Overall, iclaprim was found to be safe and well-tolerated at a dose of 0.8 mg/kg in the Phase III ASSIST trials. Adverse events were found to be less frequent among patients treated with iclaprim as compared to linezolid. In earlier Phase I trials, iclaprim was shown to have a low propensity for interactions with other drugs.
"These data further support the safety and efficacy of iclaprim as a potential treatment against complicated skin and skin structure infections," said Jurgen Raths MD, President and CEO of Arpida. "Arpida remains encouraged and optimistic about the potential of iclaprim for the treatment of MRSA and related infections, and looks forward to bringing iclaprim to market, providing a new treatment option for physicians."
The ASSIST Trials
The ASSIST trials were randomized, multi-center, double-blind, Phase III studies designed to establish the efficacy and safety of iclaprim in the treatment of patients with cSSSI known or suspected to be caused by Gram- positive pathogens. The trials were of essentially identical design, making a combined analysis of iclaprim possible in a larger population. A 95 percent confidence interval was used to determine statistical significance of study data and the pre-specified non-inferiority margin (-12.5 percent) was met in all populations in both trials.
A total of 991 patients, 18 years old and over with cSSSIs were enrolled in the trials. Patients were treated for 10 to 14 days with either 0.8 mg/kg iclaprim or 600 mg linezolid, both administered intravenously twice daily and analyzed based on populations, including intent-to-treat (ITT), modified intent-to-treat (MITT), per protocol (PP) and modified clinical evaluable (MCE).

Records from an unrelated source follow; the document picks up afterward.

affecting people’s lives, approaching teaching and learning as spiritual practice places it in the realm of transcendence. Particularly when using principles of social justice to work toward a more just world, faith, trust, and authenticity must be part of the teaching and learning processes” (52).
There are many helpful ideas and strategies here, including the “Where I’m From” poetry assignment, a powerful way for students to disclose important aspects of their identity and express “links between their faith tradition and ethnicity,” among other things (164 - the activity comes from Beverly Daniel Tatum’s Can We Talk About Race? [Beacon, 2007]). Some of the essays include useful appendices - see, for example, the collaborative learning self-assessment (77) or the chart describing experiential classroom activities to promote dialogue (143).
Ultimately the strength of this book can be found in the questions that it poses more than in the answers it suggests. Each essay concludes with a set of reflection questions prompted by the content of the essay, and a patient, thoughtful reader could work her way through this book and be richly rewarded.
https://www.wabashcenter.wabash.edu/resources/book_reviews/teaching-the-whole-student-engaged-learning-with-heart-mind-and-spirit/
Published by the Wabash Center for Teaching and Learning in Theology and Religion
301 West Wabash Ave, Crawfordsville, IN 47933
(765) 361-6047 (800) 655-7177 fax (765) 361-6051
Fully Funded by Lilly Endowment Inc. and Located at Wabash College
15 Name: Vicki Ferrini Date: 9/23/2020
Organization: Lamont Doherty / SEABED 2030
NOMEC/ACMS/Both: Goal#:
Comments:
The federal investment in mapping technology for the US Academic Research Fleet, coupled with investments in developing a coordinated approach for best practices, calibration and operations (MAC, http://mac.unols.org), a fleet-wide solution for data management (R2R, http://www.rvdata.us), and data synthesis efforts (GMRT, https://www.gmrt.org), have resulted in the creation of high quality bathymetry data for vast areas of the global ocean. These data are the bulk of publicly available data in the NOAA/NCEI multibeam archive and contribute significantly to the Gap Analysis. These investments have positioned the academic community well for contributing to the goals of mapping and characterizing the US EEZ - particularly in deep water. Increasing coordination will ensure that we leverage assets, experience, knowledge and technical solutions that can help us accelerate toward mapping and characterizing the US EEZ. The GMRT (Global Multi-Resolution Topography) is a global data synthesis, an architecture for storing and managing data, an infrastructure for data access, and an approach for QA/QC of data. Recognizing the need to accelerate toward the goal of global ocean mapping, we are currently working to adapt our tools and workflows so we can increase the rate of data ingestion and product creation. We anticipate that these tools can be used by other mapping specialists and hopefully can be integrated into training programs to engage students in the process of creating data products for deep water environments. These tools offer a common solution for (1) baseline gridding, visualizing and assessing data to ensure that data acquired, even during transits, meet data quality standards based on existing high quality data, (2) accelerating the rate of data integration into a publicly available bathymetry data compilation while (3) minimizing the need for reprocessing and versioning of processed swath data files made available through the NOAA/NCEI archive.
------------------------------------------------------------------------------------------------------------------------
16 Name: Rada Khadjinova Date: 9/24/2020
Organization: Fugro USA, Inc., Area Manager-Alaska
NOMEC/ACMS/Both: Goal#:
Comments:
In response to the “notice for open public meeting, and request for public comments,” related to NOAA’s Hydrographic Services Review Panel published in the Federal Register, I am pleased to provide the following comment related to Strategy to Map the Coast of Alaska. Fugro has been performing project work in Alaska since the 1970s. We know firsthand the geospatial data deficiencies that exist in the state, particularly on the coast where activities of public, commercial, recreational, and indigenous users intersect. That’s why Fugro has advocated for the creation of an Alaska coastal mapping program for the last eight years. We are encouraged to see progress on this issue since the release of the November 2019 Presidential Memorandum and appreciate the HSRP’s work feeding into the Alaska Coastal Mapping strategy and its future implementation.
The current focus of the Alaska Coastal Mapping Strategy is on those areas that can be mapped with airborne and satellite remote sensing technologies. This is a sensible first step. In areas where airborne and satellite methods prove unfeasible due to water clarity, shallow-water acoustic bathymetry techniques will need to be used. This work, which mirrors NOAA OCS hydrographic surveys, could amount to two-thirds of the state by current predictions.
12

-- The ITT population included all patients who received at least one dose of medication;
-- The MITT population included all patients in the ITT population who had an infecting Gram-positive pathogen isolated at baseline;
-- The PP population excludes all patients with any protocol violation; and
-- The MCE population was the same as the PP population, but adding back clinically evaluable patients whose protocol violation was use of additional systemic or topical prohibited antibiotics or high-dose steroids registered as clinical failures.
The causative pathogen distribution in the study population was well-balanced between treatment groups with Staphylococcus aureus (S. aureus) as the predominant pathogen isolated at baseline (76.5 percent for iclaprim and 81.1 percent for linezolid), of which 40 percent of isolates were MRSA.
Patients were evaluated daily for the first four days and then every other day thereafter during the treatment period, at the end of therapy, at the test-of-cure (TOC) visit (7 to 14 days post treatment) and at a late follow-up visit 7 to 14 days after the TOC visit. The primary endpoint was the comparative clinical cure rates of iclaprim and linezolid at the TOC visit in the ITT and PP populations.
The most commonly reported adverse events in the clinical studies were: gastrointestinal disorders (7.4 percent versus 10.4 percent for iclaprim and linezolid, respectively); general disorders and administration site conditions (4.2 percent versus 3.9 percent); nervous system disorders (4.8 percent versus 6.5 percent); and skin and subcutaneous tissue disorders (4.2 percent versus 4.5 percent).